I had perfect rice! Not mushy, not dry and chewy, but PERFECT RICE! And it actually tasted good! Quick-cooking rice sometimes doesn't have much oomph, but this was great. I realize this is probably just a fluke - the rice gods are taunting me and next time will be back to the old status rice quo. But in the meantime?

Hell yeah, I MADE RICE.

Till next time - celebrate the small victories.

Thursday, February 2, 2012

Welcome to the Year of the Dragon.

Yeah, I know. I'm late. Ah well. Stuff happens.

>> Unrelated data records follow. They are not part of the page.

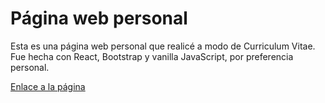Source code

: # Página web personal
Esta es una página web personal que realicé a modo de Curriculum Vitae. Fue hecha con React, Bootstrap y vanilla JavaScript, por preferencia personal.

[Enlace a la página](https://www.alexiscaraballo.com/)
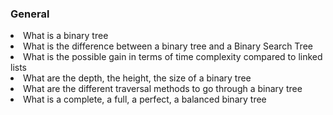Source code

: ### General

<li>   What is a binary tree
<li>   What is the difference between a binary tree and a Binary Search Tree
<li>   What is the possible gain in terms of time complexity compared to linked lists
<li>   What are the depth, the height, the size of a binary tree
<li>   What are the different traversal methods to go through a binary tree
<li>   What is a complete, a full, a perfect, a balanced binary tree


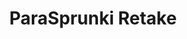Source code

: ---
slug: parasprunki-retake-1966
title: ParaSprunki Retake
description: "ParaSprunki Retake is an exciting online game. Play for free directly in your browser!"
icon: /images/popular_mods/ParaSprunki Retake.png
url: https://wowtbc.net/sprunkin/parasite-retake/index.html
previewImage: /images/popular_mods/ParaSprunki Retake.png
type: popular mods

# SEO配置
seo:
  title: "ParaSprunki Retake - Play Free Online Game | Fun Browser Games"
  description: "ParaSprunki Retake - Play this fun online game for free in your browser. No download required!"
  ogImage: "/images/popular_mods/ParaSprunki Retake.png"
  keywords: "parasprunki-retake-1966, online game, browser game, free game, popular mods game, play online"

videoUrls:
  - https://www.youtube.com/embed/example1
  - https://www.youtube.com/embed/example2

whyPlay:
  title: "Why Play ParaSprunki Retake?"
  items:
    - "Immersive Gameplay: ParaSprunki Retake offers an engaging and immersive gaming experience that will keep you entertained for hours"
    - "Challenging Levels: Test your skills with increasingly difficult challenges and obstacles"
    - "Beautiful Graphics: Enjoy stunning visuals and smooth animations that bring the game world to life"
    - "Regular Updates: New content and features are added regularly to keep the game fresh and exciting"
    - "Free to Play: Experience all the fun without spending a penny"
    - "Community Features: Connect with other players, share strategies, and compete for high scores"
    - "Cross-Platform: Play on any device with a web browser, no downloads required"

features:
  title: "Key Features of ParaSprunki Retake"
  image: "/images/popular_mods/ParaSprunki Retake.png"
  items:
    - "Intuitive Controls: Easy to learn controls make ParaSprunki Retake accessible for players of all skill levels"
    - "Multiple Game Modes: Enjoy various gameplay options that provide different challenges and experiences"
    - "Character Customization: Personalize your gaming experience with unique characters and items"
    - "Achievement System: Complete special tasks to earn rewards and recognition"
    - "Leaderboards: Compete with players worldwide and see who can achieve the highest scores"

characteristics:
  title: "Game Characteristics"
  image: "/images/popular_mods/ParaSprunki Retake.png"
  items:
    - "Genre: Popular mods game with elements of strategy and skill"
    - "Difficulty: Suitable for both casual gamers and those seeking a challenge"
    - "Play Time: Quick sessions or extended gameplay, depending on your preference"
    - "Art Style: Vibrant and engaging visuals that enhance the gaming experience"
    - "Sound Design: Immersive audio that complements the gameplay perfectly"

info: "ParaSprunki Retake is an exciting online game that offers players a unique and engaging gaming experience. With its intuitive controls, stunning visuals, and challenging gameplay, ParaSprunki Retake provides hours of entertainment for players of all ages and skill levels. Whether you're looking for a quick gaming session during a break or an extended play session, ParaSprunki Retake delivers an immersive experience that will keep you coming back for more. The game features multiple levels of increasing difficulty, ensuring that players are constantly challenged as they progress. With regular updates adding new content and features, ParaSprunki Retake remains fresh and exciting, providing endless entertainment options for its growing community of players."

howToPlayIntro: "Welcome to ParaSprunki Retake! This guide will walk you through the basics and help you master the game. Whether you're a beginner or looking to improve your skills, these tips and instructions will enhance your gaming experience."

howToPlaySteps:
  - title: "Getting Started"
    description: "Begin your ParaSprunki Retake adventure by familiarizing yourself with the controls. Use your keyboard or mouse to navigate through the game interface. The tutorial will guide you through the basic mechanics and help you understand the objectives."
  - title: "Understanding the Objectives"
    description: "In ParaSprunki Retake, your main goal is to progress through levels by completing specific objectives. Each level presents unique challenges that require different strategies and approaches."
  - title: "Mastering the Controls"
    description: "Practice using the controls to improve your precision and reaction time. ParaSprunki Retake requires quick reflexes and strategic thinking to overcome obstacles and defeat opponents."
  - title: "Utilizing Power-ups"
    description: "Collect power-ups throughout the game to enhance your abilities and overcome difficult challenges. Each power-up offers unique advantages that can be crucial for success."
  - title: "Developing Strategies"
    description: "As you progress in ParaSprunki Retake, develop effective strategies for different scenarios. Analyze patterns, anticipate challenges, and adapt your approach to maximize your performance."

faq:
  title: "Frequently Asked Questions about ParaSprunki Retake"
  items:
    - question: "Is ParaSprunki Retake free to play?"
      answer: "Yes, ParaSprunki Retake is completely free to play directly in your web browser. No downloads or purchases are required to enjoy the full game experience."
    - question: "Can I play ParaSprunki Retake on mobile devices?"
      answer: "Yes, ParaSprunki Retake is optimized for both desktop and mobile play. You can enjoy the game on any device with a web browser and internet connection."
    - question: "Are there any in-game purchases?"
      answer: "While ParaSprunki Retake is free to play, there may be optional in-game purchases available for cosmetic items or additional features that don't affect core gameplay."
    - question: "How often is ParaSprunki Retake updated?"
      answer: "The developers regularly update ParaSprunki Retake with new content, features, and improvements based on player feedback and game performance."
    - question: "Can I play ParaSprunki Retake offline?"
      answer: "Currently, ParaSprunki Retake requires an internet connection to play as it's a browser-based online game."
    - question: "Is ParaSprunki Retake suitable for children?"
      answer: "Yes, ParaSprunki Retake is designed to be family-friendly and suitable for players of all ages."
    - question: "How do I report bugs or issues?"
      answer: "If you encounter any problems while playing ParaSprunki Retake, you can report them through the game's support page or contact the developers directly through their website."
    - question: "Still Have Questions?"
      answer: "If you have additional questions about ParaSprunki Retake that aren't covered in this FAQ, please visit our support center or contact our customer service team for assistance."
---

Luna, aka Jaws, has continued to thrive, although just as she was done with parvo, she came down with giardia. Whee. Giardia is this little protozoal parasite that lives just about everywhere, and lots of people and animals carry it without ever getting infected. This is most likely what makes you sick when you drink water that hasn't been properly purified, and dogs usually get it from drinking out of puddles & whatnot. But that's not what I came to talk about.

I came to talk about mental health. Y'all can sing along when it comes around again on the guitar.

Over the last few months, a couple of my favorite bloggers have shared their struggles with depression: Hyperbole and a Half (http://hyperboleandahalf.blogspot.com/2011/10/adventures-in-depression.html) and The Bloggess (http://thebloggess.com/2012/01/the-fight-goes-on/). These two ladies talk about their experiences with honesty and humor. I can especially relate to Hyperbole's cartoon self curled up into a little ball behind the couch, because I have been that little ball behind the couch.

I bring this up because I think it needs bringing up. About 25% of the population will experience clinical depression at some point. And in the world we live in right now, who could possibly be surprised at that? Everything seems to move faster than our feeble mortal minds can keep up with, not to mention the deplorable state of the economy, which has caused people to lose their jobs, homes, and self-respect. Can you blame anyone for being depressed? Most people won't get help, because of stigma, pride, finances, or denial, among other reasons.

Now, you have to understand, there's a difference between clinical depression and having a bad day. Depression is having a terrible, horrible, no-good very bad day 24/7 for at least two weeks running. Mine went on for about a solid year.

Yes. I spent a year in one terrible, horrible, no good very bad day, where I ran off to the bathroom at work so I could go cry - for no good reason, except that I just felt like it. This was the nadir of many years of denial. (The irony is that at the time, I worked for a mental health organization.)

Yes again. I did say YEARS. When I finally got help and came out the other side, I was like, what the hell took me so long? And that's one of the bizarre things about depression: you don't know how sick you really were till you get better. It's cruel, for sure, but that's how it is. While depression is a temporary situation for most people, for others (like me) it's chronic, and the best we can do is manage it.

It's been over 10 years now. I should have gotten help 10 years before that. It was one of the best things I ever did. I have the tools now to recognize when things aren't right and the knowledge to fix them, or at least take care of myself till it passes. So I guess what I'm saying to you is, if you're having a perpetual 24/7 Bad Day, don't ignore it. Don't wait to get help. DON'T SUFFER. Visit the Mental Health America website at www.nmha.org and look for the affiliate office nearest you. Call them. They can put you in touch with the resources you need, so don't assume that because you're broke and/or have no insurance, you can't get help. Chances are, you can, and you'll be glad you did.